● **DIRECTIONS FOR THIS TASK**:
Your task is to transcribe all the entries exactly, excluding pictures.

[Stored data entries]
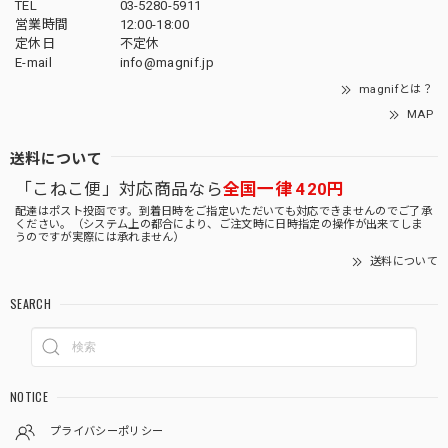
TEL
03-5280-5911
営業時間
12:00-18:00
定休日
不定休
E-mail
info@magnif.jp
magnifとは？
MAP
送料について
「こねこ便」対応商品なら
全国一律 420円
配達はポスト投函です。到着日時をご指定いただいても対応できませんのでご了承
ください。（システム上の都合により、ご注文時に日時指定の操作が出来てしま
うのですが実際には承れません）
送料について
SEARCH
NOTICE
プライバシーポリシー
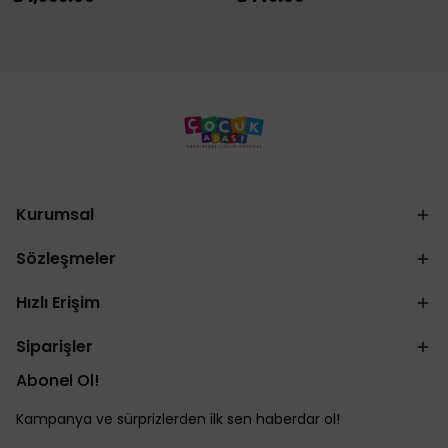
Kurumsal
Sözleşmeler
Hızlı Erişim
Siparişler
Abonel Ol!
Kampanya ve sürprizlerden ilk sen haberdar ol!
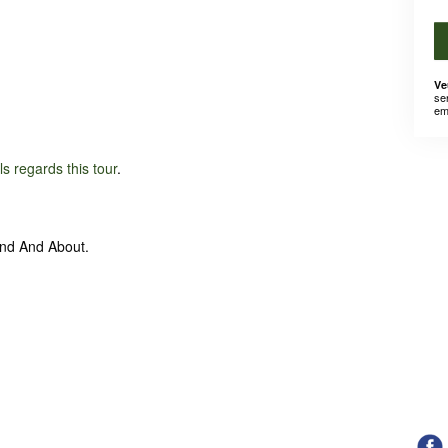
Ve
se
em
ils regards this tour
.
und And About.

● **OUTPUT**:
TEL
03-5280-5911
営業時間
12:00-18:00
定休日
不定休
E-mail
info@magnif.jp
magnifとは？
MAP
送料について
「こねこ便」対応商品なら
全国一律 420円
配達はポスト投函です。到着日時をご指定いただいても対応できませんのでご了承
ください。（システム上の都合により、ご注文時に日時指定の操作が出来てしま
うのですが実際には承れません）
送料について
SEARCH
NOTICE
プライバシーポリシー
Kurumsal
Sözleşmeler
Hızlı Erişim
Siparişler
Abonel Ol!
Kampanya ve sürprizlerden ilk sen haberdar ol!
Ve
se
em
ils regards this tour
.
und And About.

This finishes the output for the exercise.